What “Dyke TV” Can Teach Us About Independent LGBTQ Media

All images sourced from the Dyke TV records at Smith College Special Collections

Summer 1993 was the summer of “lesbian chic.” In May, New York Magazine declared the arrival of “lesbian chic” on its cover, featuring a photo of K.D. Lang staring seductively into the camera. One month later, Newsweek ’s June issue claimed that lesbians were “coming out strong” (at the same time as it offensively questioned: “what are the limits of tolerance?”). That August, Vanity Fair released its now-famous butch-femme barbershop fantasy photoshoot featuring Lang posed with supermodel Cindy Crawford.

Photo 1: New York Mag cover from 1993 declaring LESBIAN CHIC and featuring KD Lang. Photo 2: A cover of Vanity Fair from 1993 featuring Cindy Crawford in a one piece black bodysuit shaving k.d. Lang in a suit in a barber chair. Photo 3: A Newsweek cover from 1993 declaring LESBIANS: Coming Out Strong. What Are the Limits of Tolerance? Two women embracing are on the cover as well.

This newfound media attention was met with a fair amount of skepticism from lesbian activists and academics. The lesbian chic news stories typically portrayed lesbians as white, wealthy, and femme, which many felt misrepresented the diversity of lesbian and queer communities. While lesbian activists were often frustrated by the lack of media attention given to their concerns, the “lesbian chic” articles were largely fetishizing and superficial, narrowly focused on style rather than substance.

Dyke TV was one response to these criticisms. Premiering that same summer in June 1993, Dyke TV was a half-hour public access cable TV program focused on lesbian and feminist activism, community issues, art and film, news, health, sports, and culture. Created by three lesbian artist-activists — Cuban playwright Ana Simo, theater director and producer Linda Chapman, and independent filmmaker Mary Patierno — Dyke TV was a TV show made by and for lesbian, bisexual, and queer women. Dyke TV aired on New York’s public access stations from 1993 to 2006, as well as on Free Speech TV, a national, independent news network, from 2000 onward. In 1994, Dyke TV expanded outside of Manhattan to 14 other cities, and at its widest distribution, the show aired in 78 cities around the country. For over a decade, Dyke TV brought the diversity of lesbian communities into living rooms across the U.S.

A white woman and a Black woman stand next to each other during the opening segment of Dyke TV with monitors behind them that say Dyke TV

Co-hosts Laurie Weeks and Mary Edwards open the first episode of Dyke TV.

I interviewed ten people involved in the production of Dyke TV to learn more about the history and development of the show. Dyke TV was a part of the resurgence of radical queer activism in New York in the 1980s and early 1990s. In groups like ACT UP, Queer Nation, and the Lesbian Avengers, members used public demonstrations, civil disobedience, and art and video activism to bring media attention to the intersections of HIV/AIDS, homophobia, police brutality, racism, and sexism. Dyke TV both chronicled and helped shape this historical moment.

------

Write out the article on Dyke TV word for word from "Photo 1: New" to "cover as well.". The records that follow come from a separate source unrelated to the article on Dyke TV.

**Saved entries:**
------

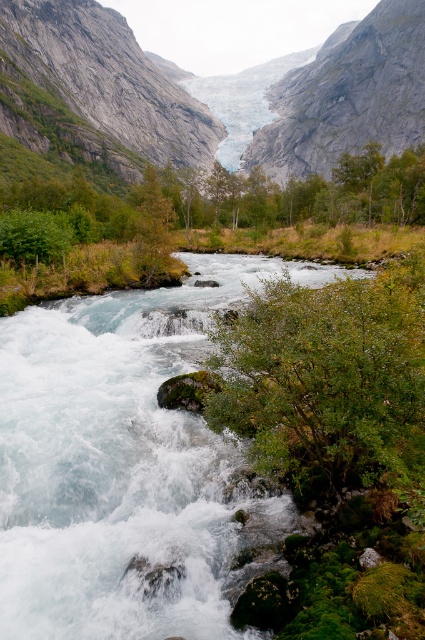
You are a hiker standing at the edge of the river and looking towards the gray rock mountain at center and the green leafy bush at lower center. Which object is closer to you?

The green leafy bush at lower center is closer to you because it is positioned in front of the gray rock mountain at center, which is further away.

You are a hiker standing at the bottom left corner of the valley. You want to reach the gray rock mountain at center. Which direction should you head towards?

You should head towards the center right direction to reach the gray rock mountain at center.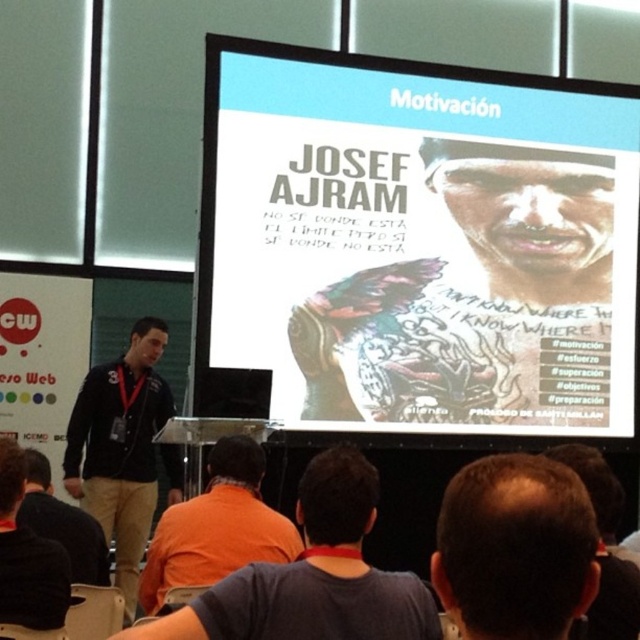
The height and width of the screenshot is (640, 640). What do you see at coordinates (515, 548) in the screenshot? I see `dark brown hair at upper center` at bounding box center [515, 548].

Identify the location of dark brown hair at upper center. (515, 548).

Is point (580, 515) positioned before point (188, 529)?

Yes, it is in front of point (188, 529).

The height and width of the screenshot is (640, 640). In order to click on dark brown hair at upper center in this screenshot , I will do (x=515, y=548).

Between point (237, 387) and point (13, 451), which one is positioned behind?

The point (237, 387) is behind.

Is point (426, 109) more distant than point (4, 504)?

Yes.

At what (x,y) coordinates should I click in order to perform the action: click on white glossy projection screen at upper center. Please return your answer as a coordinate pair (x, y). This screenshot has height=640, width=640. Looking at the image, I should click on (417, 244).

Between orange fabric shirt at lower center and black fabric jacket at left, which one has less height?

orange fabric shirt at lower center

Does orange fabric shirt at lower center have a greater height compared to black fabric jacket at left?

In fact, orange fabric shirt at lower center may be shorter than black fabric jacket at left.

Image resolution: width=640 pixels, height=640 pixels. I want to click on orange fabric shirt at lower center, so click(x=314, y=576).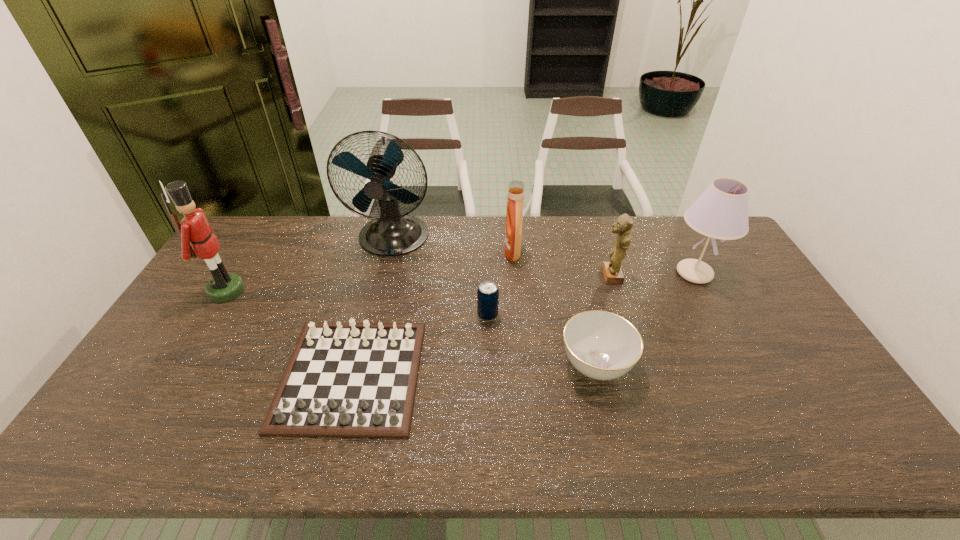
This screenshot has height=540, width=960. Identify the location of fan. (391, 234).

Find the location of a particular element. The image size is (960, 540). nutcracker is located at coordinates (194, 227).

Locate an element on the screen. lampshade is located at coordinates (721, 212).

Identify the location of the third tallest object. The image size is (960, 540). (721, 212).

Locate an element on the screen. The image size is (960, 540). detergent is located at coordinates (513, 232).

The width and height of the screenshot is (960, 540). What are the coordinates of `figurine` in the screenshot? It's located at [612, 272].

Find the location of a particular element. The width and height of the screenshot is (960, 540). soda can is located at coordinates (487, 294).

You are a GUI agent. You are given a task and a screenshot of the screen. Output one action in this format:
    pyautogui.click(x=<x>, y=<y>)
    Task: Click on the sixth farthest object
    The width and height of the screenshot is (960, 540).
    Given the screenshot: What is the action you would take?
    pyautogui.click(x=487, y=294)

Find the location of a particular element. This screenshot has height=540, width=960. chinaware is located at coordinates (601, 345).

The height and width of the screenshot is (540, 960). In order to click on chessboard in this screenshot , I will do `click(353, 380)`.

------

**Response area:**
Photo 1: New York Mag cover from 1993 declaring LESBIAN CHIC and featuring KD Lang. Photo 2: A cover of Vanity Fair from 1993 featuring Cindy Crawford in a one piece black bodysuit shaving k.d. Lang in a suit in a barber chair. Photo 3: A Newsweek cover from 1993 declaring LESBIANS: Coming Out Strong. What Are the Limits of Tolerance? Two women embracing are on the cover as well.